I laced up my shoes and waited for all the cars to pass by as I pretended like I was stretching. I hated to start a run with judgmental cars whizzing by. It was a slow and steady pace but running none the less. I reached the ten mile mark, drank my gatorade and was on my way before my achilles started acting up. It had not done this in over a thousand miles at least.

It was not a terrible feeling but it worried me so I decided to call it a day and turned to walk back to my car, sipping on gatorade to ease my frustration. This was going to be a problem. I was planning on running 550 miles across Texas in a few weeks and injuries would not due.

The next morning I decided to take it easy and run 6 miles. I could not make it past 4 with out excruciating pain shooting up my leg, nearly as bad as the trail run. I hooked a left and walked the one mile home, careful to use precise form to not strain my achilles. After sleeping in the next day, I tried again. Two miles. It was getting worse.

Throughout my training I went to Dr. Jared Carrey. He does muscle magic. It may be voodoo, I do not know, but it works. I went to see him shortly after my achilles was first injured. I could barely put weight on my foot when I walked in and I walked out with a brand new leg. He had gotten me through the fifty miler and I was hoping he could do it again. The best part about what he does is he encourages you to keep working out, not rest, that was the best part. It doesn’t make sense, but it works.

I went to him after my two mile adventure and got the treatment I thought I needed. Hoping for the best I went for six miles the next day only making it to four with pain throughout. I put my shirt up over my face and pulled down my hat to hide the tears. It had come one thought at a time but now, my dream of running some incredible distance before I turned 18, was over.

I had to tell my Dad, that was going to be the worst part. I don’t know what it was about telling him that made it so hard but I couldn’t do it, I would try and then get asked how my run went that day and I’d lose it. I went on for a few days telling him about runs that did not happen wishing I knew how to break the news. Maybe it was hard because up until this point he had invested just as much time and emotion into the feat as I had.

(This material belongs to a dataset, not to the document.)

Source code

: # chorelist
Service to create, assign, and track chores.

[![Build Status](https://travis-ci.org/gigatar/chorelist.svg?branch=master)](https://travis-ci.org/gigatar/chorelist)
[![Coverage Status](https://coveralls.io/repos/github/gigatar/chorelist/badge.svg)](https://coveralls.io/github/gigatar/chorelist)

It was late morning as I sat at my desk wallowing in my failure when my dad came and peeked his head around the door. “How’s the running going?” Tears built up in my eyes as I stared at the ground trying to find the right words, they started streaming as I looked up at him. He shut the door and sat down on the step to my room, “I’m not running.” His eyes were filled before I even said it, he already knew. There was nothing more to say, we just sat and cried. It could have been five minutes or an hour, I don’t know, but we cried and it felt good.